What is needed
Leave out the images and set down the records below exactly.

--- START ---

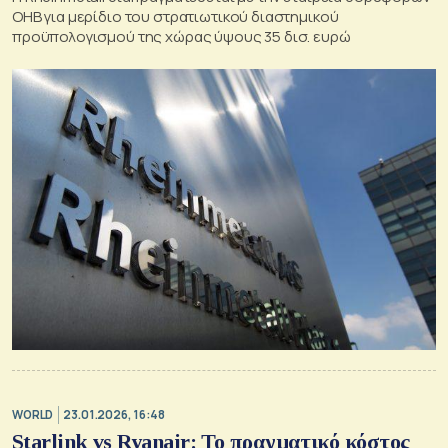
OHB για μερίδιο του στρατιωτικού διαστημικού
προϋπολογισμού της χώρας ύψους 35 δισ. ευρώ
WORLD
23.01.2026, 16:48
Starlink vs Ryanair: Το πραγματικό κόστος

--- END ---

Result of the exercise
OHB για μερίδιο του στρατιωτικού διαστημικού
προϋπολογισμού της χώρας ύψους 35 δισ. ευρώ
WORLD
23.01.2026, 16:48
Starlink vs Ryanair: Το πραγματικό κόστος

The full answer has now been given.